### TASK DETAILS:
Reproduce the records below in full and word for word, excluding pictures.

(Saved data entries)
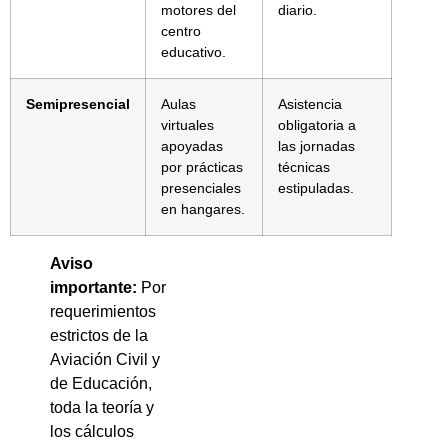
motores del
diario.
centro
educativo.
Semipresencial
Aulas
Asistencia
virtuales
obligatoria a
apoyadas
las jornadas
por prácticas
técnicas
presenciales
estipuladas.
en hangares.
Aviso
importante:
Por
requerimientos
estrictos de la
Aviación Civil y
de Educación,
toda la teoría y
los cálculos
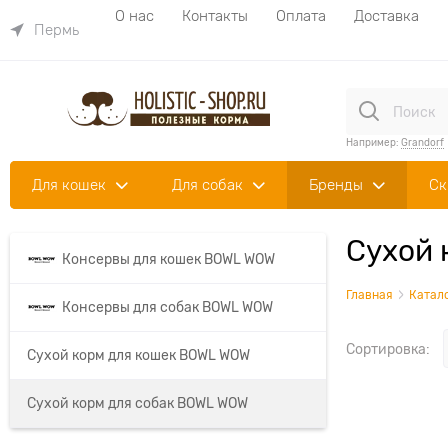
О нас
Контакты
Оплата
Доставка
Пермь
Например:
Grandorf
Для кошек
Для собак
Бренды
Ск
Сухой 
Консервы для кошек BOWL WOW
Главная
Катал
Консервы для собак BOWL WOW
Сортировка:
Сухой корм для кошек BOWL WOW
Сухой корм для собак BOWL WOW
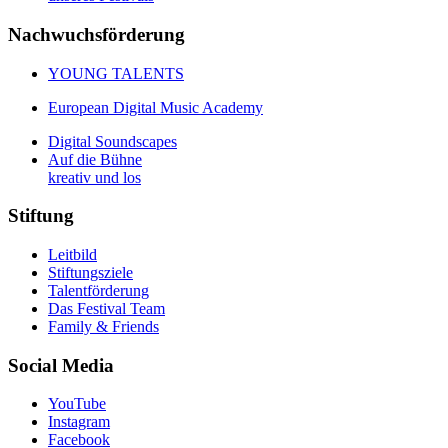
Nachwuchsförderung
YOUNG TALENTS
European Digital Music Academy
Digital Soundscapes
Auf die Bühne
kreativ und los
Stiftung
Leitbild
Stiftungsziele
Talentförderung
Das Festival Team
Family & Friends
Social Media
YouTube
Instagram
Facebook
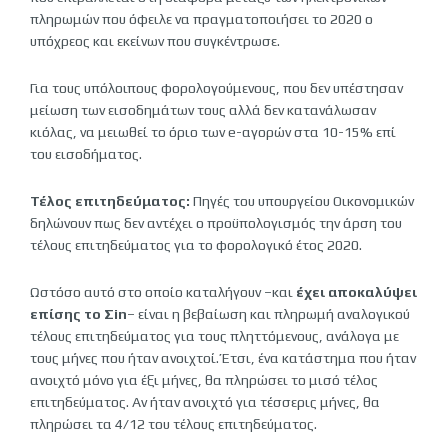
πληρωμών που όφειλε να πραγματοποιήσει το 2020 ο
υπόχρεος και εκείνων που συγκέντρωσε.
Για τους υπόλοιπους φορολογούμενους, που δεν υπέστησαν
μείωση των εισοδημάτων τους αλλά δεν κατανάλωσαν
κιόλας, να μειωθεί το όριο των e-αγορών στα 10-15% επί
του εισοδήματος.
Τέλος επιτηδεύματος:
Πηγές του υπουργείου Οικονομικών
δηλώνουν πως δεν αντέχει ο προϋπολογισμός την άρση του
τέλους επιτηδεύματος για το φορολογικό έτος 2020.
Ωστόσο αυτό στο οποίο καταλήγουν –και
έχει αποκαλύψει
επίσης το Σin
– είναι η βεβαίωση και πληρωμή αναλογικού
τέλους επιτηδεύματος για τους πληττόμενους, ανάλογα με
τους μήνες που ήταν ανοιχτοί. Έτσι, ένα κατάστημα που ήταν
ανοιχτό μόνο για έξι μήνες, θα πληρώσει το μισό τέλος
επιτηδεύματος. Αν ήταν ανοιχτό για τέσσερις μήνες, θα
πληρώσει τα 4/12 του τέλους επιτηδεύματος.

### FINISHED EXERCISE:
motores del
diario.
centro
educativo.
Semipresencial
Aulas
Asistencia
virtuales
obligatoria a
apoyadas
las jornadas
por prácticas
técnicas
presenciales
estipuladas.
en hangares.
Aviso
importante:
Por
requerimientos
estrictos de la
Aviación Civil y
de Educación,
toda la teoría y
los cálculos
О нас
Контакты
Оплата
Доставка
Пермь
Например:
Grandorf
Для кошек
Для собак
Бренды
Ск
Сухой 
Консервы для кошек BOWL WOW
Главная
Катал
Консервы для собак BOWL WOW
Сортировка:
Сухой корм для кошек BOWL WOW
Сухой корм для собак BOWL WOW
Nachwuchsförderung
YOUNG TALENTS
European Digital Music Academy
Digital Soundscapes
Auf die Bühne
kreativ und los
Stiftung
Leitbild
Stiftungsziele
Talentförderung
Das Festival Team
Family & Friends
Social Media
YouTube
Instagram
Facebook
πληρωμών που όφειλε να πραγματοποιήσει το 2020 ο
υπόχρεος και εκείνων που συγκέντρωσε.
Για τους υπόλοιπους φορολογούμενους, που δεν υπέστησαν
μείωση των εισοδημάτων τους αλλά δεν κατανάλωσαν
κιόλας, να μειωθεί το όριο των e-αγορών στα 10-15% επί
του εισοδήματος.
Τέλος επιτηδεύματος:
Πηγές του υπουργείου Οικονομικών
δηλώνουν πως δεν αντέχει ο προϋπολογισμός την άρση του
τέλους επιτηδεύματος για το φορολογικό έτος 2020.
Ωστόσο αυτό στο οποίο καταλήγουν –και
έχει αποκαλύψει
επίσης το Σin
– είναι η βεβαίωση και πληρωμή αναλογικού
τέλους επιτηδεύματος για τους πληττόμενους, ανάλογα με
τους μήνες που ήταν ανοιχτοί. Έτσι, ένα κατάστημα που ήταν
ανοιχτό μόνο για έξι μήνες, θα πληρώσει το μισό τέλος
επιτηδεύματος. Αν ήταν ανοιχτό για τέσσερις μήνες, θα
πληρώσει τα 4/12 του τέλους επιτηδεύματος.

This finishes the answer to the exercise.